*** Extracted information ***
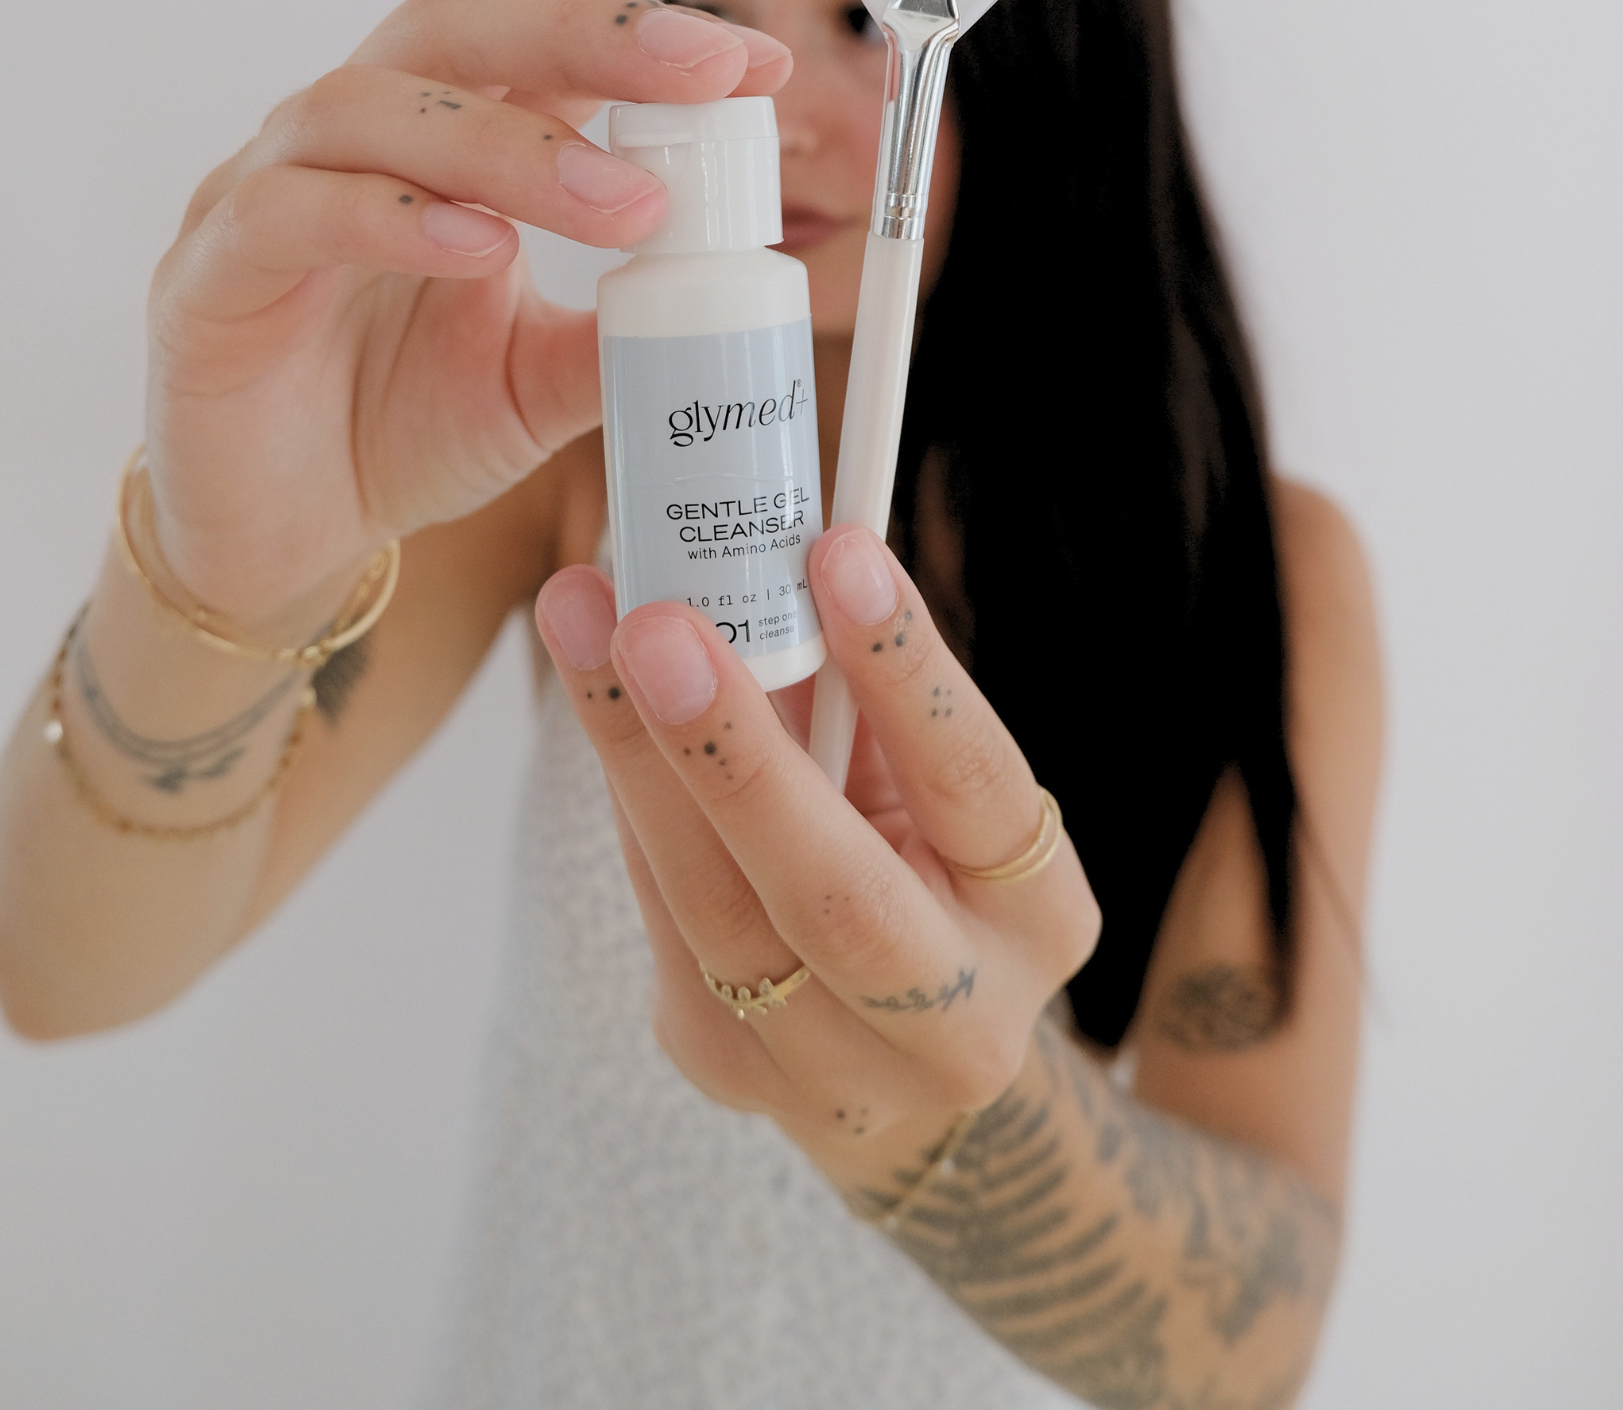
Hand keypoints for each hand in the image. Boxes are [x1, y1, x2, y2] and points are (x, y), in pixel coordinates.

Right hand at [144, 0, 787, 619]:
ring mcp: (266, 192)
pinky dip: (388, 216)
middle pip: (454, 23)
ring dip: (510, 145)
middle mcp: (352, 137)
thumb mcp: (544, 381)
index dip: (643, 34)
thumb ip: (622, 333)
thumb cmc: (402, 426)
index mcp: (443, 140)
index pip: (542, 43)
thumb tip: (733, 300)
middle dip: (587, 31)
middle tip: (701, 72)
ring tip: (623, 206)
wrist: (282, 537)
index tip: (758, 64)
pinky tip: (479, 248)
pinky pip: (288, 213)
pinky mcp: (205, 277)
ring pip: (370, 106)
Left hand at [534, 524, 1101, 1194]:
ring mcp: (836, 1073)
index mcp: (1040, 917)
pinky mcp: (726, 1071)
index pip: (974, 783)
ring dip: (635, 757)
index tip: (836, 551)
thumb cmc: (916, 863)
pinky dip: (631, 800)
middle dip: (735, 756)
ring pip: (717, 916)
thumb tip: (778, 550)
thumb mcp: (926, 786)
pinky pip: (663, 919)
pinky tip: (598, 702)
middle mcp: (959, 1021)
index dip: (906, 669)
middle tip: (655, 624)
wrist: (899, 1059)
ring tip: (583, 623)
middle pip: (837, 898)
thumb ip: (866, 699)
***
• [Task objective]: In which lines of the records does the word "thumb" appear? Copy each of them.

• [Task answer]:
thumb mcp: (544, 381)
thumb ip: (622, 333)
thumb cmc: (402, 426)
thumb tip: (733, 300)
thumb cmc: (916, 863)
thumb tip: (778, 550)
thumb mcp: (926, 786)
thumb ip: (866, 699)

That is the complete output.